--- Excerpted passage ---

=-=-=

I want to incorporate the function confusionMatrix()
in the caret package
into the function shuffle100
to produce confusion matrices from subsets (dataframes) of a master-list produced from classification tree models. My aim is to produce confusion matrix statistics such as classification accuracy, kappa metric etc (desired output below). I am sorry to ask such a simple question but I cannot figure this out. If anyone can help, then many thanks in advance.
Reproducible dummy data can be found at this address:
Code to produce a nested list of classification tree model predictions and confusion matrices
library(caret)
library(e1071)
library(rpart)
set.seed(1235)
shuffle100 <-lapply(seq(10), function(n){ #produce 10 different shuffled data-frames
subset <- my_data[sample(nrow(my_data), 80),] #shuffle 80 rows in the data-frame
subset_idx <- sample(1:nrow(subset), replace = FALSE)

=-=-=

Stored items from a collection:
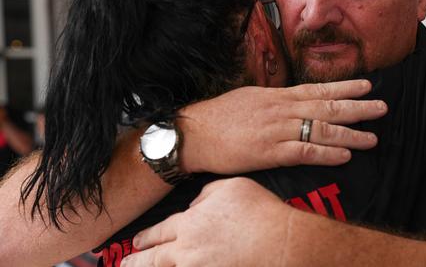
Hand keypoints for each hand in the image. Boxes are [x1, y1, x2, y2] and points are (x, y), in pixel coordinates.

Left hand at [122, 178, 292, 266]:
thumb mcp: (230, 187)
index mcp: (189, 225)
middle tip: (123, 265)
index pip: (158, 232)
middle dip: (135, 262)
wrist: (282, 243)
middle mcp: (187, 253)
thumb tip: (196, 205)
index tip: (135, 242)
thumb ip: (205, 195)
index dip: (145, 238)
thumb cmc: (259, 212)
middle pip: (153, 260)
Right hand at [178, 79, 387, 173]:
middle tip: (382, 107)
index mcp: (278, 96)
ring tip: (372, 137)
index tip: (366, 86)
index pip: (318, 89)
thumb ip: (275, 101)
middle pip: (327, 107)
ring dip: (350, 134)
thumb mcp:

=-=-=

--- Questions on the material ---
A. In the forum post about confusion matrices, which package contains the function confusionMatrix()?
B. Reproduce the part of the forum post about confusion matrices starting with "set.seed(1235)" and going on through "replace = FALSE)".
C. Write what comes next in the forum post about confusion matrices, picking up from its last line.
These records have no connection to the forum post about confusion matrices.

--- Answers ---
A. The caret package.

B.
set.seed(1235)
shuffle100 <-lapply(seq(10), function(n){ #produce 10 different shuffled data-frames
subset <- my_data[sample(nrow(my_data), 80),] #shuffle 80 rows in the data-frame
subset_idx <- sample(1:nrow(subset), replace = FALSE)

C.
subset <- subset[subset_idx, ]
subset_resampled_idx <- createDataPartition(subset_idx, times = 1, p = 0.7, list = FALSE) #partition data-frame into 70 % training and 30 % test subsets
subset_resampled <- subset[subset_resampled_idx, ] #70 % training data
ct_mod<-rpart(Family~., data=subset_resampled, method="class", control=rpart.control(cp=0.005)) #10 ct models
ct_pred<-predict(ct_mod, newdata=subset[,2:13])
confusionMatrix(ct_pred, norm$Family)#10 confusion matrices
})
Error messages
Error in sort.list(y) : 'x' must be atomic for 'sort.list'
Have you called 'sort' on a list?
Called from: sort.list(y)
Desired outcome
Confusion Matrix and Statistics
Reference
Prediction G8 V4
G8 42 12
V4 8 18
Accuracy : 0.75
95% CI : (0.6406, 0.8401)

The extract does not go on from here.